Asch later opened a practice in Mexico and later in Argentina. He was formally fired by the university in 2000. He attained a Mexican citizenship in 2001 in addition to his native Argentine citizenship.

===Extradition efforts and acquittal===

In 2004, Asch was arrested in Buenos Aires. He was tried in Argentina and in 2008 was acquitted of all charges.

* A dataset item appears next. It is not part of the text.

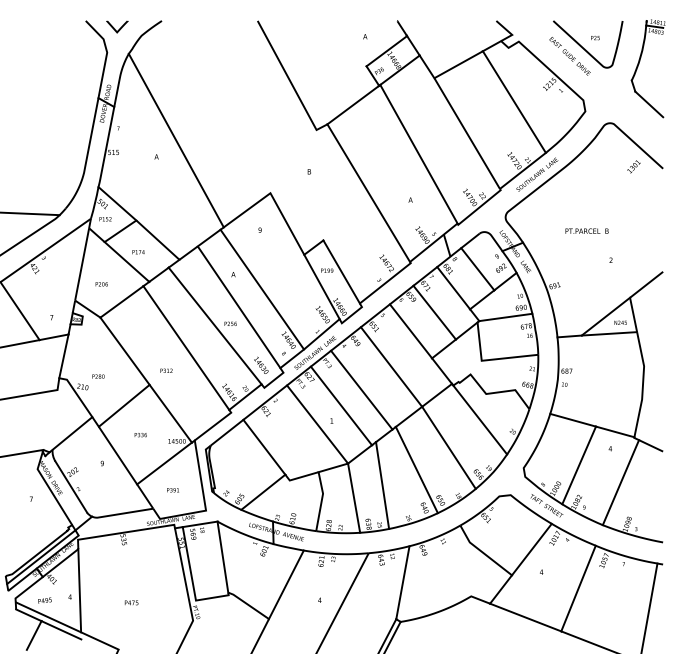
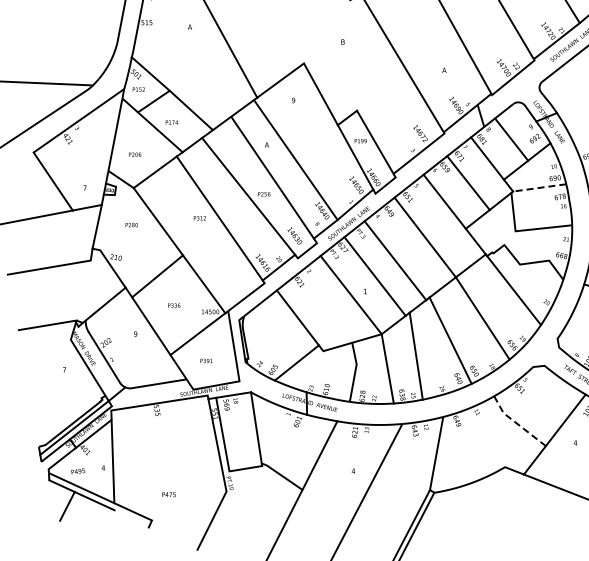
line: (505, 317) -> (539, 187), solid -> dashed
text: (166, 370) -> (199, 217), moved
text: (98, 376) -> (131, 224), moved
line: (483, 552) -> (517, 423), solid -> dashed
text: (131, 602) -> (168, 494), moved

Asch was arrested again in Mexico in November 2010. On December 30, 2010, the Mexican Attorney's General Office (PGR) announced on its website that it had initiated proceedings to have Asch extradited to the United States. However, Asch was released on bail in early 2011. Subsequently, the judge ruled that as Asch had already been tried in Argentina and acquitted, and as no new evidence was provided, the "double jeopardy" rule applied, thus Asch was free and would not be extradited to the United States.

==Research==
Asch worked with reproductive technology and pioneered gamete intrafallopian transfer (GIFT), a technique in which eggs are removed from a woman's ovaries, and placed in one of the Fallopian tubes, along with the man's sperm. He also worked on research linking marijuana and other drugs to hormone production, ovary function, and the effect on testicles in primates, and the possible negative effects of the usage of neuroactive drugs during adolescence and puberty. Asch worked with Andrew Schally understanding the effects of the Gonadotropin-releasing hormone (GnRH) in infertility and contraception in primates. In 1999 he worked on methods for giving birth to a healthy baby in couples with one HIV+ partner.

According to Scopus, Asch has an h-index of 46, and over 6700 citations, which would place him in the top 1% of researchers by citations in the Essential Science Indicators.

==Awards and other activities==
Asch, who owned an entertainment company at the time of the scandal, was one of the producers of the Andre Agassi and Nick Bollettieri instructional tennis video Attack.